Motion of the sacrum is interdependent with motion of the SBS due to dural attachment at the level of S2. This motion occurs around a transverse axis near the S2 segment. During the inhalation phase of the PRM, the sacral base rotates posteriorly in a motion called counternutation. During the exhalation phase of the PRM, the sacral base rotates anteriorly in a motion called nutation.
The vault hold is a technique for examining the motion of the cranial bones. In the vault hold, the physician’s hands encompass the cranial vault. The second digits contact the greater wings of the sphenoid, the third and fourth digits touch the temporal bones, and the fifth digits contact the lateral angles of the occiput. The first digits float above the parietals without touching the cranium. The vault hold is an excellent technique for finding SBS somatic dysfunctions, as the practitioner's hands have good contact with both the sphenoid and occiput.

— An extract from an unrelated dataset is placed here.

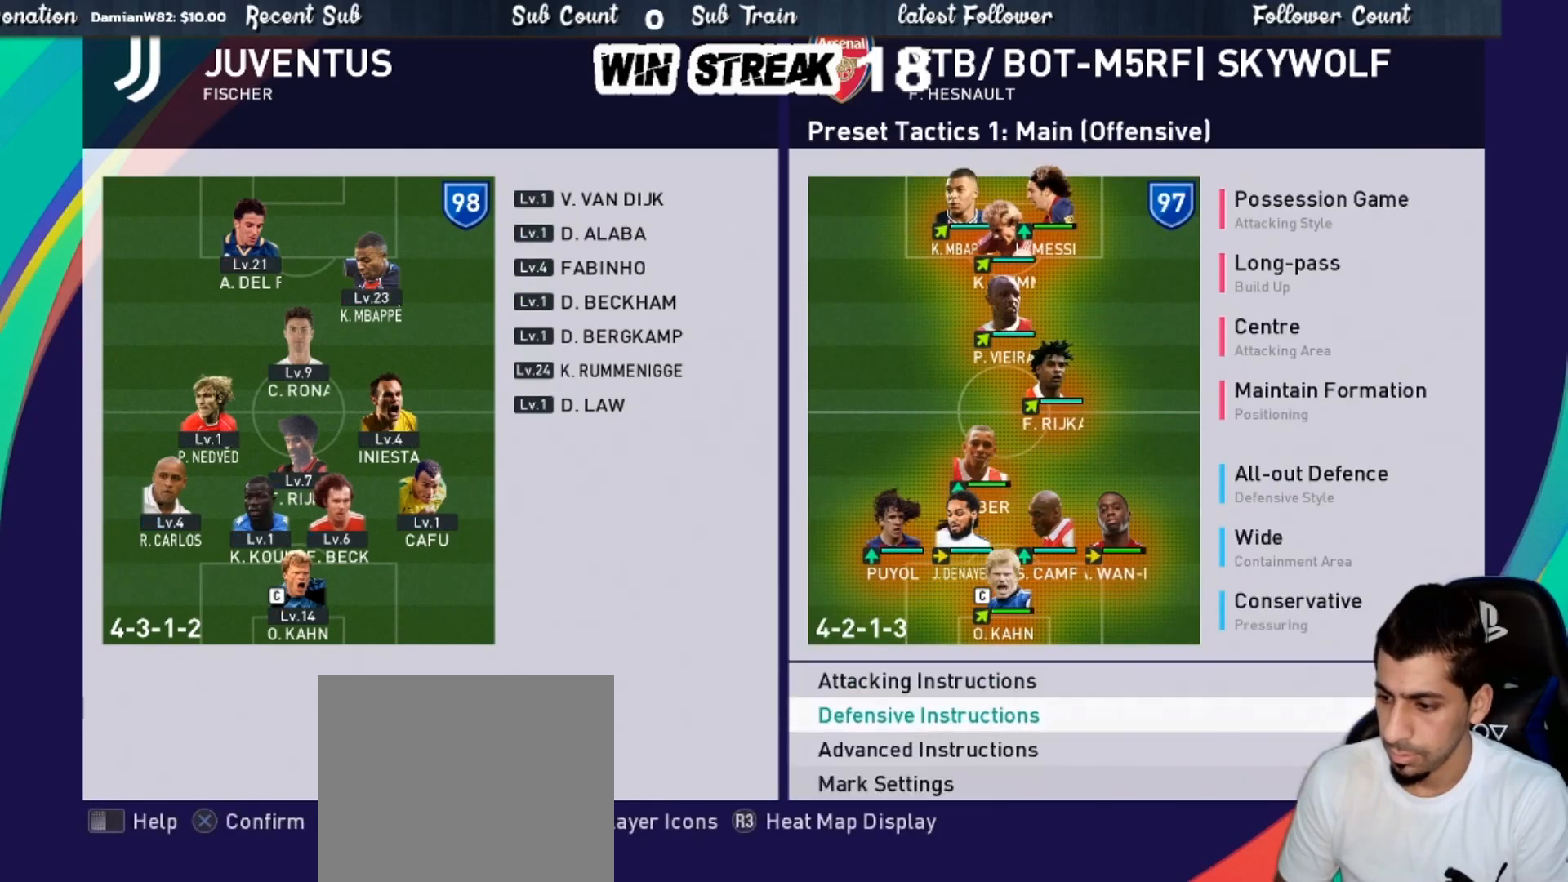
{"buttons": ["DPAD_DOWN"], "left_stick": "center", "right_stick": "center", "events": [[100, "CROSS", "down"], [100, "DPAD_DOWN", "up"], [233, "CROSS", "up"], [283, "DPAD_DOWN", "down"], [350, "DPAD_DOWN", "up"], [450, "DPAD_DOWN", "down"]]}
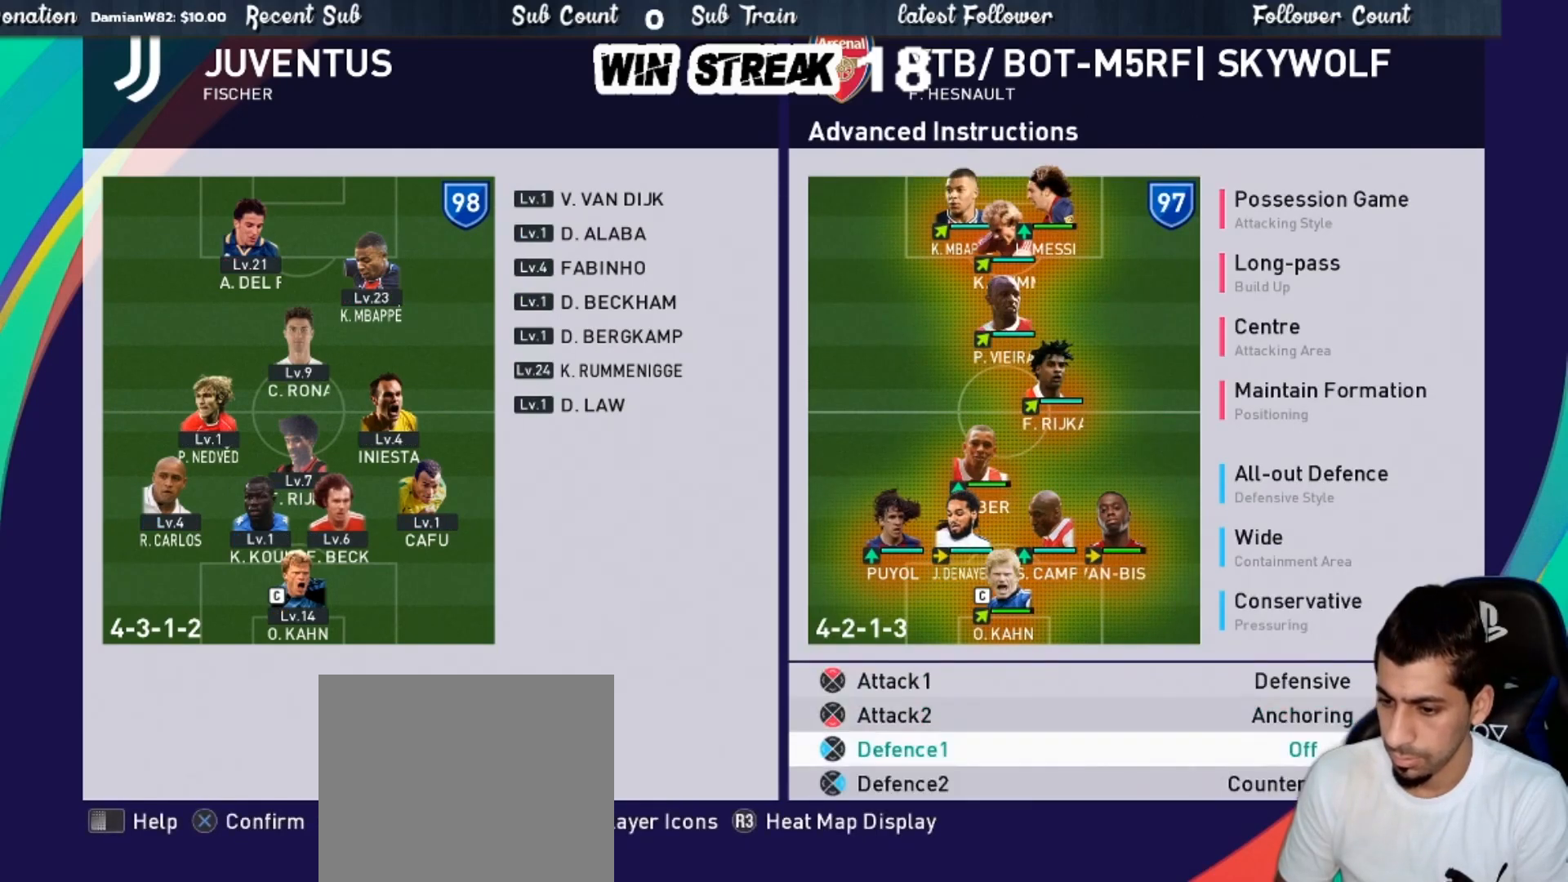
{"buttons": ["DPAD_DOWN"], "left_stick": "center", "right_stick": "center", "events": [[33, "CROSS", "down"], [67, "DPAD_DOWN", "up"], [167, "CROSS", "up"], [300, "DPAD_DOWN", "down"], [400, "DPAD_DOWN", "up"], [483, "DPAD_DOWN", "down"]]}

The greater wings of the sphenoid reach laterally and help form the external surface of the cranial vault. Palpation of the greater wings allows the physician to assess sphenoid motion.
The lateral angle of the occiput is the part of the occiput that is just posterior to the occipitomastoid suture, a couple of inches behind the ear in adults. While much of the occiput is palpable on exam, this area is used in the vault hold to assess occiput motion.
Cranial Rhythmic Impulse (CRI) is the palpable experience of the PRM. CRI is most easily felt in the cranium, though it can be palpated in other parts of the body. The CRI is palpated as cycles of the PRM, both inhalation and exhalation. Around 10-14 cycles per minute is considered normal. Increased or decreased CRI can result from somatic dysfunction, trauma, or other medical or psychiatric conditions.